Lines with "water": copy each one from the listing below.

··· Records supplied ···

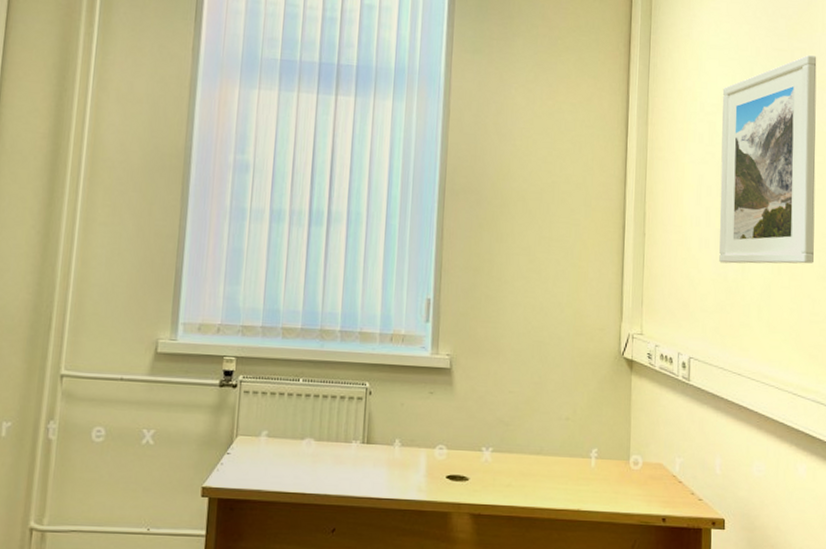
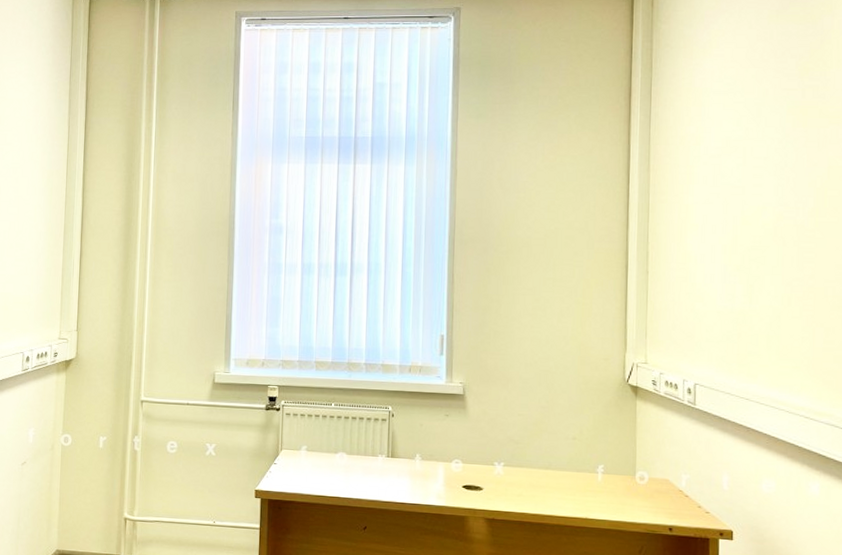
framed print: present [719,55,817,264] -> none [725,92,831,297]

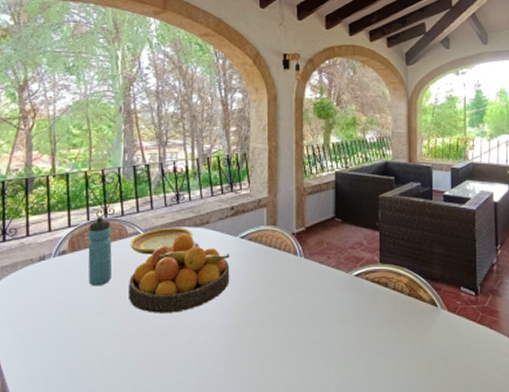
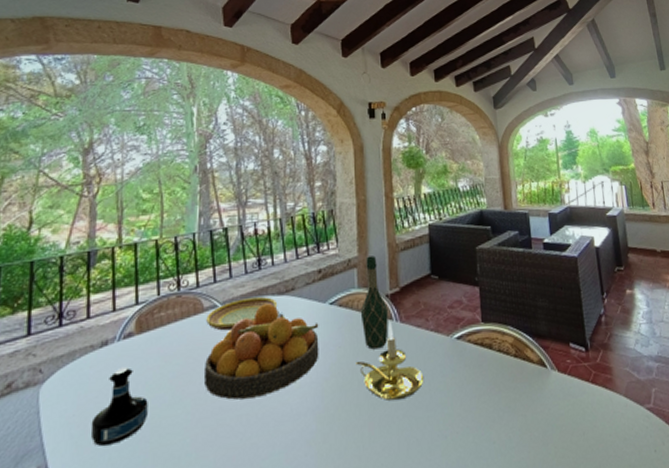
tequila bottle: none [32,280,80,342] -> present [90,367,148,446]
water bottle: present [88,216,113,286] -> none [157,290,186,373]
candle holder: none [262,256,324,324] -> present [356,321,424,400]
wine bottle: none [268,197,295,280] -> present [360,255,389,350]

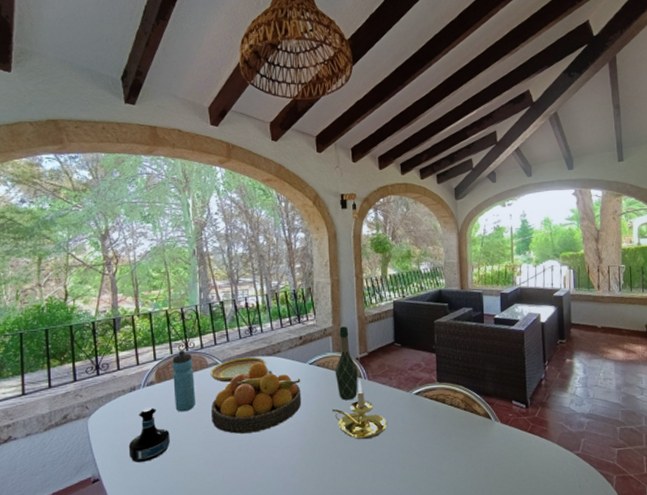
water bottle: none [157,290,186,373] -> present [172,350,196,412]

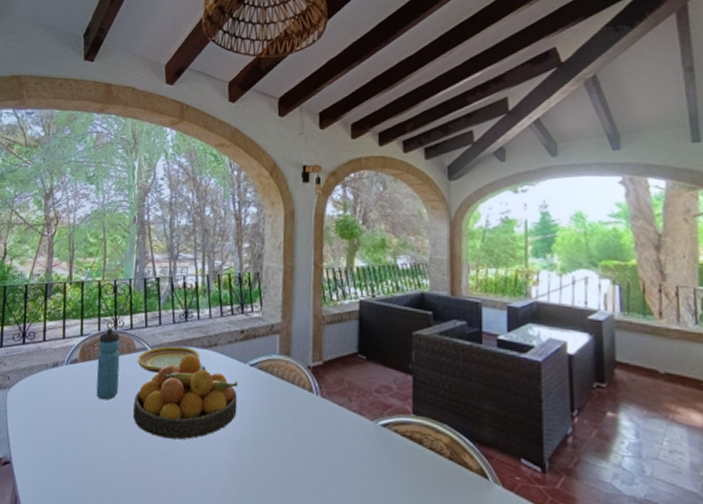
tequila bottle: present [128,407,170,462] -> none [42,388,87,452]
candle holder: present [331,379,388,439] -> none [272,394,343,474]
wine bottle: present [335,326,359,400] -> none [280,324,310,419]

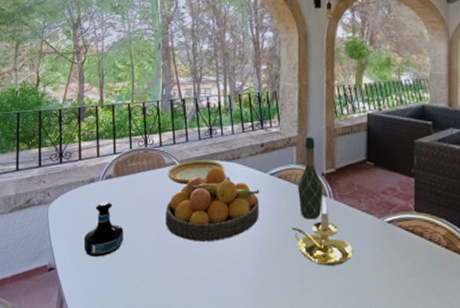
tequila bottle: none [42,388,87,452] -> present [83,201,124,257]
water bottle: present [96,328,120,400] -> none [130,146,152,211]
candle holder: none [272,394,343,474] -> present [291,197,353,266]
wine bottle: none [280,324,310,419] -> present [297,137,324,220]

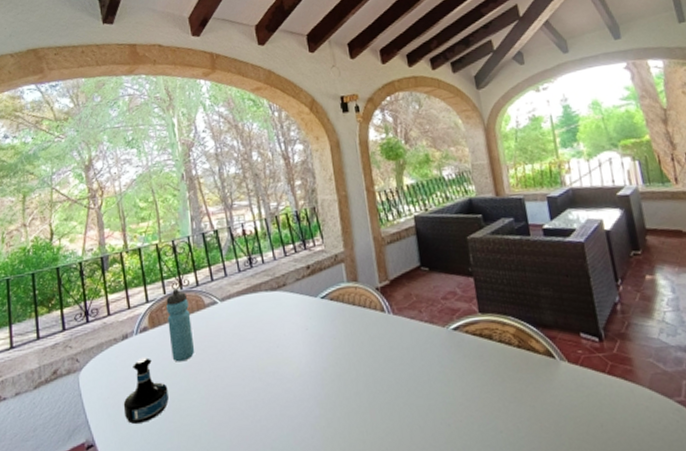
water bottle: none [130,146,152,211] -> present [166,289,195,362]
fruit bowl: present [165,167,260,242] -> none [211,298,316,387]
plate: present [167,160,226,185] -> none [208,293,272,325]
candle holder: present [291,197,353,266] -> none [352,313,423,389]
wine bottle: present [297,137,324,220] -> none [351,250,382,341]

···

Exercise result:
water bottle: present [88,216,113,286] -> none [157,290,186,373]
water bottle: none [157,290,186,373] -> present [172,350,196,412]
water bottle: present [96,328,120,400] -> none [130,146,152,211]
water bottle: none [130,146,152,211] -> present [166,289,195,362]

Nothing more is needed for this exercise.